ABOUT THIS TASK: Quote the data word for word from its very first line through the line containing "Create an environment variable for", with both of those lines included.

TASK INPUT:

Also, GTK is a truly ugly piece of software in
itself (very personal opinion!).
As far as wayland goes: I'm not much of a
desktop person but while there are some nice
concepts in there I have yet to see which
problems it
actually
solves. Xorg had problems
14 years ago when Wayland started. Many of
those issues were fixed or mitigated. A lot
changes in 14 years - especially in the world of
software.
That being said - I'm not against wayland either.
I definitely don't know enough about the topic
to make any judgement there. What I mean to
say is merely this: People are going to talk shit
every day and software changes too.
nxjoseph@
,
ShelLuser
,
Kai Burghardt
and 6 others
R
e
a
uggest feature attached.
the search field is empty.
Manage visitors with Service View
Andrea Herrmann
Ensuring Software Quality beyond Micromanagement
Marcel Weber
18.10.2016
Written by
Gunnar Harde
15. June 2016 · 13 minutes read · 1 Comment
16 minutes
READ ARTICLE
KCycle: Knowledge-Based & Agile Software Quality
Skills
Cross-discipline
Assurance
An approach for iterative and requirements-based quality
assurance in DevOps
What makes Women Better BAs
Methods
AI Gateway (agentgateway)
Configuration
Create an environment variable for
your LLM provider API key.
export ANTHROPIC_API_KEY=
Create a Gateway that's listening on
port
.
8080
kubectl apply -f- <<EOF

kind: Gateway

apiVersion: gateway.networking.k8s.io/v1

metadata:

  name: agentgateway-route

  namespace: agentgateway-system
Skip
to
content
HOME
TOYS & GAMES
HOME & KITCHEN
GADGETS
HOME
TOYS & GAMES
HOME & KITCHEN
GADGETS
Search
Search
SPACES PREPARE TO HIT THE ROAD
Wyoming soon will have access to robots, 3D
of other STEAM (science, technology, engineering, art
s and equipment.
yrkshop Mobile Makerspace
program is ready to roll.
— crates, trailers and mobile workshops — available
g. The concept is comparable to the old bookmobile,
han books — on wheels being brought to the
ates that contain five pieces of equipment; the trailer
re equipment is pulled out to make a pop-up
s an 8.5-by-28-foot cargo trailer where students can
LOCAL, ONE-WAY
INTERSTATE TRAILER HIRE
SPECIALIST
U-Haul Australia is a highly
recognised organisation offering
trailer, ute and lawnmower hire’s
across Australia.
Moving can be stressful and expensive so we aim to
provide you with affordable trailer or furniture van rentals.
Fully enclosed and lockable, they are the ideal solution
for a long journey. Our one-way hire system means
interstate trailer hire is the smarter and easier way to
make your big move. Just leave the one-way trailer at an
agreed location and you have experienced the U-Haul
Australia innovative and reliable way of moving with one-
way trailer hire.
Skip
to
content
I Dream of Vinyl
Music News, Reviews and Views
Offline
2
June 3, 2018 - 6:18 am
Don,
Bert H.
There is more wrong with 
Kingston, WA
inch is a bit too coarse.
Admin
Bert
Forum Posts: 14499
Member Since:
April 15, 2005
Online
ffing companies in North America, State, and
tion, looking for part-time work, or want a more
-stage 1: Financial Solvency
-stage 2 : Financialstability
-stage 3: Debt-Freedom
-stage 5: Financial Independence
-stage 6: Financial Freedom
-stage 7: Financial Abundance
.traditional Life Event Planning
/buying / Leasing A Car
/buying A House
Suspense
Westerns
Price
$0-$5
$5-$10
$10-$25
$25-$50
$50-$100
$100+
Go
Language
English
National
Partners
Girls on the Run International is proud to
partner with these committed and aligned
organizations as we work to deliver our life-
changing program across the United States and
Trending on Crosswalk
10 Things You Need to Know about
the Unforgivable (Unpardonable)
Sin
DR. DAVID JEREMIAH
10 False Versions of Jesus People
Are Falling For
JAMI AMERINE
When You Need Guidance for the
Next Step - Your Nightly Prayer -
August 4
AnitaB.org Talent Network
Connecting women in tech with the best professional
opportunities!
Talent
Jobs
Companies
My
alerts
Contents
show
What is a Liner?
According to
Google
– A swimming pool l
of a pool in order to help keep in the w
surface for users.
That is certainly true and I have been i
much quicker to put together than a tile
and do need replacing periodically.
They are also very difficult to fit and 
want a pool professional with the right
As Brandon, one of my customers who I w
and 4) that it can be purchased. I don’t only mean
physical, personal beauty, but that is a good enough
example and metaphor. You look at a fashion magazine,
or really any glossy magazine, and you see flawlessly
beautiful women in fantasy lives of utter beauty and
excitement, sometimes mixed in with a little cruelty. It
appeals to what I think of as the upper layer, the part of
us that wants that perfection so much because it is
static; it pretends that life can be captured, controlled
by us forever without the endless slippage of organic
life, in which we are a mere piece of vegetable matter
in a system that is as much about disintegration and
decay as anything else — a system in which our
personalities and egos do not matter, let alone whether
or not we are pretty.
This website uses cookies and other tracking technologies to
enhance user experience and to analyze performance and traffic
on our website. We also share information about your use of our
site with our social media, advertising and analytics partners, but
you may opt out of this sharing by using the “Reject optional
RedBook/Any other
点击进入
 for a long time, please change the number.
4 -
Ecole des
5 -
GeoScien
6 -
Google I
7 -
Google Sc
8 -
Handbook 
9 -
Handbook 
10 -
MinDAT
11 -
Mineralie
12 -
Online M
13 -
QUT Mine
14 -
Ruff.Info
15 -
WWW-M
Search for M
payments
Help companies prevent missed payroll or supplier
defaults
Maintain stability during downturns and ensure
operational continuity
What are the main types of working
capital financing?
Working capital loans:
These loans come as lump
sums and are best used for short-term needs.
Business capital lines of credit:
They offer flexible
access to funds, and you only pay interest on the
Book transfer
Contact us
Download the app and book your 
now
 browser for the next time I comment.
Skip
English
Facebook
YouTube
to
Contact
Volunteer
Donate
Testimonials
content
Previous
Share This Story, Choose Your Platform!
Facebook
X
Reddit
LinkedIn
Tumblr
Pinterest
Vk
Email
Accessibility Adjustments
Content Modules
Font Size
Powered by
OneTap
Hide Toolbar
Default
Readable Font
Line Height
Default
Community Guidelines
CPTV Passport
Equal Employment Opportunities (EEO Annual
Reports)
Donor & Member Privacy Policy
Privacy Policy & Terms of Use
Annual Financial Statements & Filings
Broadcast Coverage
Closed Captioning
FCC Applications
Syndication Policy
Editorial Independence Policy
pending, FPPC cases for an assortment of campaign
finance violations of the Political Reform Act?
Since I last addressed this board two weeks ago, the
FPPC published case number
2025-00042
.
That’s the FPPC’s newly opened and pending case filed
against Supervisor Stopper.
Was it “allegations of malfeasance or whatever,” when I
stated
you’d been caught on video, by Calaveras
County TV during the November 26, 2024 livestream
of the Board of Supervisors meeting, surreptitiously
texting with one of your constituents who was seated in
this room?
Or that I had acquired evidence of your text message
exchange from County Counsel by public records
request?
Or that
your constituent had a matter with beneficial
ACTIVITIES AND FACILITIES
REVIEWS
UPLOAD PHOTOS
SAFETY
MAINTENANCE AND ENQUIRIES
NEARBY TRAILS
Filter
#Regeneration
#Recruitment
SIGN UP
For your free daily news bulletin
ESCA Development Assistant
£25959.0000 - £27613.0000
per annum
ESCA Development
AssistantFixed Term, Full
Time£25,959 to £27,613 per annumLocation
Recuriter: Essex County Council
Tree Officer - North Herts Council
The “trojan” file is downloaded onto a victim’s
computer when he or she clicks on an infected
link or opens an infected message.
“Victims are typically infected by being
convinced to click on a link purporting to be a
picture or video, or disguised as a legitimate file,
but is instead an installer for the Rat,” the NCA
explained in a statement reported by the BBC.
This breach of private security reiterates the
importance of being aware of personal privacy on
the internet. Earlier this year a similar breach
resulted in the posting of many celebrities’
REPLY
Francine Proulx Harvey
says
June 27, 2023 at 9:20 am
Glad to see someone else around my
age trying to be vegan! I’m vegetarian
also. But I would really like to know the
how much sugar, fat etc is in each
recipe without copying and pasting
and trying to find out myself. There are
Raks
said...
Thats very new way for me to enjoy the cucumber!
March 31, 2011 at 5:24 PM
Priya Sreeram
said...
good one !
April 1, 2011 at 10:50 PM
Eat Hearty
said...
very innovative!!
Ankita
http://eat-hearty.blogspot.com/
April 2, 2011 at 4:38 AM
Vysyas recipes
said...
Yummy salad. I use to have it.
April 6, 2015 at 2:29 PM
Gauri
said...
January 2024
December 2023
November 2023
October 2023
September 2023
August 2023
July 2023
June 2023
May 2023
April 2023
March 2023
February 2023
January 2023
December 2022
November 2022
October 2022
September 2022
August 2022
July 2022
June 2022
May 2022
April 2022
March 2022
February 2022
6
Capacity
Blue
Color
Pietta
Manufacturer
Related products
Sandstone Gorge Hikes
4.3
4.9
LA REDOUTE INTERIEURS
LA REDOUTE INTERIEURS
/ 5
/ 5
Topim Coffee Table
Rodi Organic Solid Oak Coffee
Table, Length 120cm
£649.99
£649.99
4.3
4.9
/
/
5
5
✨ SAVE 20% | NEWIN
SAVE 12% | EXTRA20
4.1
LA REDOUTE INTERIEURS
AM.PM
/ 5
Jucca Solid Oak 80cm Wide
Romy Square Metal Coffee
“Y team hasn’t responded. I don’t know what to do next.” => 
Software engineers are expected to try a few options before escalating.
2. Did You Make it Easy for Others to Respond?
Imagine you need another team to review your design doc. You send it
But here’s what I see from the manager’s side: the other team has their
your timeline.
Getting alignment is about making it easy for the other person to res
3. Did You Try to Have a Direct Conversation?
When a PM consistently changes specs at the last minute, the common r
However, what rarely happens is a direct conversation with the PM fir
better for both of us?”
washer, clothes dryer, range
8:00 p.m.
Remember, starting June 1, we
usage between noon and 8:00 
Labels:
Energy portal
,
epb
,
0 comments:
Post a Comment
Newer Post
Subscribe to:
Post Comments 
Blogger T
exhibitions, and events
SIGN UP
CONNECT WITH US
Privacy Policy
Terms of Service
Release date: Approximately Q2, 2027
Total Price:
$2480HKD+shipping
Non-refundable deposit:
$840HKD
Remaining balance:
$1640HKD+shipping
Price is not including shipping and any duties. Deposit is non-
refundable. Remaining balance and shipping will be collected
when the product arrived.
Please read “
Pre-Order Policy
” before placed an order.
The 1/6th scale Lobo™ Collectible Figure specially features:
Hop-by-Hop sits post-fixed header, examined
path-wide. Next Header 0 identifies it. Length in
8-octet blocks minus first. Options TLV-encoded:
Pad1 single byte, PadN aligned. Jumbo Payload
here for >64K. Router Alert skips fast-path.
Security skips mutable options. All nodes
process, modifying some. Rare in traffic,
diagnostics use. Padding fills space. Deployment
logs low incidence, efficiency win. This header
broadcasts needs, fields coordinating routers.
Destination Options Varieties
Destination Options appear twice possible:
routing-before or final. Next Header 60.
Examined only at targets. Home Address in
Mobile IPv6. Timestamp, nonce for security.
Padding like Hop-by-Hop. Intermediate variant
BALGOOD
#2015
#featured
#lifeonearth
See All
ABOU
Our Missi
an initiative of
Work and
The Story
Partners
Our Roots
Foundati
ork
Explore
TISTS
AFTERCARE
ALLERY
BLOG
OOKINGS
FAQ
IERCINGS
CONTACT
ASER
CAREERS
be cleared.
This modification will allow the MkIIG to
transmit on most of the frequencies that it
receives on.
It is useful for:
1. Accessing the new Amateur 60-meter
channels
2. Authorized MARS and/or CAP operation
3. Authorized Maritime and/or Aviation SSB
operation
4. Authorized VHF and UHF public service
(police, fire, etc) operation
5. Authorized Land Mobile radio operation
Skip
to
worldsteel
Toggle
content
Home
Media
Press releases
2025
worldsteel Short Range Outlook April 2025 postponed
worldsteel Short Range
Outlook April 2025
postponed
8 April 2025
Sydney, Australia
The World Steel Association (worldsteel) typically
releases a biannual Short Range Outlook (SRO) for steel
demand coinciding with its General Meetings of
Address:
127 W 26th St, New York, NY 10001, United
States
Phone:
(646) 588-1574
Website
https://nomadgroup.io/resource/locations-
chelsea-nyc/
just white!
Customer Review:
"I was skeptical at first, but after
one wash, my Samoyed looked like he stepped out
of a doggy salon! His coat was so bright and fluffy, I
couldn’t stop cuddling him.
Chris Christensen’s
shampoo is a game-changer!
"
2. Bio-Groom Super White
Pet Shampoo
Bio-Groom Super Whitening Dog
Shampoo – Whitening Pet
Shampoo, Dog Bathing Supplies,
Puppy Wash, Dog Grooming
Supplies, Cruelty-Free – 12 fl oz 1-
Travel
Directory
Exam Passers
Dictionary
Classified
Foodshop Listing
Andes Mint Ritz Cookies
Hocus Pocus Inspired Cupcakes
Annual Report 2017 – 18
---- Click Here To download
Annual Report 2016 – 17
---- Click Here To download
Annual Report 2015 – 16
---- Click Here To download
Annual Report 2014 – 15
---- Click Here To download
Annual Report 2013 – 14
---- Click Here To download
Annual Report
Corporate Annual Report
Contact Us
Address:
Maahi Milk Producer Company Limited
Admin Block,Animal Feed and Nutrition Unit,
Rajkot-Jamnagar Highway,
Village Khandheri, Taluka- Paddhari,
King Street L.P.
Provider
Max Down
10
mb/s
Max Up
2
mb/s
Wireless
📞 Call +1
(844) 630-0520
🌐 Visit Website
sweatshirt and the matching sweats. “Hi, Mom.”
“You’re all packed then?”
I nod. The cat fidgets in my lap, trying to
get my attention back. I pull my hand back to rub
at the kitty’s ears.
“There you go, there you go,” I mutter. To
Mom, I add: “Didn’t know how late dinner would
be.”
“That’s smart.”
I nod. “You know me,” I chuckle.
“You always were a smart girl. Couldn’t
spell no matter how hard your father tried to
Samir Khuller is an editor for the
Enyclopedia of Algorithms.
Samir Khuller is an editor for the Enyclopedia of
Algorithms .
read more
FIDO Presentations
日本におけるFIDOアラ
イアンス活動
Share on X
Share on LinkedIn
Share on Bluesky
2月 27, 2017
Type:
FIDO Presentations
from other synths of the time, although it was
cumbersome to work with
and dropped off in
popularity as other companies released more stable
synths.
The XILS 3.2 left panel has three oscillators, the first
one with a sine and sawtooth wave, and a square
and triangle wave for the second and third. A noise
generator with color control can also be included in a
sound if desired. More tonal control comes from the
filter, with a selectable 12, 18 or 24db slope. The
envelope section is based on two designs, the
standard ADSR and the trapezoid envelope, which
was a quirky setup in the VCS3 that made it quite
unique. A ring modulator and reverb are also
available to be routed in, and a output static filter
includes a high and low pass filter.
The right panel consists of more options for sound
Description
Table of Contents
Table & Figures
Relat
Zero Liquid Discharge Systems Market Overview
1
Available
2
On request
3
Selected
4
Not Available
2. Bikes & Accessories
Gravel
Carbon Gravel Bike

RESULT:
Also, GTK is a truly ugly piece of software in
itself (very personal opinion!).
As far as wayland goes: I'm not much of a
desktop person but while there are some nice
concepts in there I have yet to see which
problems it
actually
solves. Xorg had problems
14 years ago when Wayland started. Many of
those issues were fixed or mitigated. A lot
changes in 14 years - especially in the world of
software.
That being said - I'm not against wayland either.
I definitely don't know enough about the topic
to make any judgement there. What I mean to
say is merely this: People are going to talk shit
every day and software changes too.
nxjoseph@
,
ShelLuser
,
Kai Burghardt
and 6 others
R
e
a
uggest feature attached.
the search field is empty.
Manage visitors with Service View
Andrea Herrmann
Ensuring Software Quality beyond Micromanagement
Marcel Weber
18.10.2016
Written by
Gunnar Harde
15. June 2016 · 13 minutes read · 1 Comment
16 minutes
READ ARTICLE
KCycle: Knowledge-Based & Agile Software Quality
Skills
Cross-discipline
Assurance
An approach for iterative and requirements-based quality
assurance in DevOps
What makes Women Better BAs
Methods
AI Gateway (agentgateway)
Configuration
Create an environment variable for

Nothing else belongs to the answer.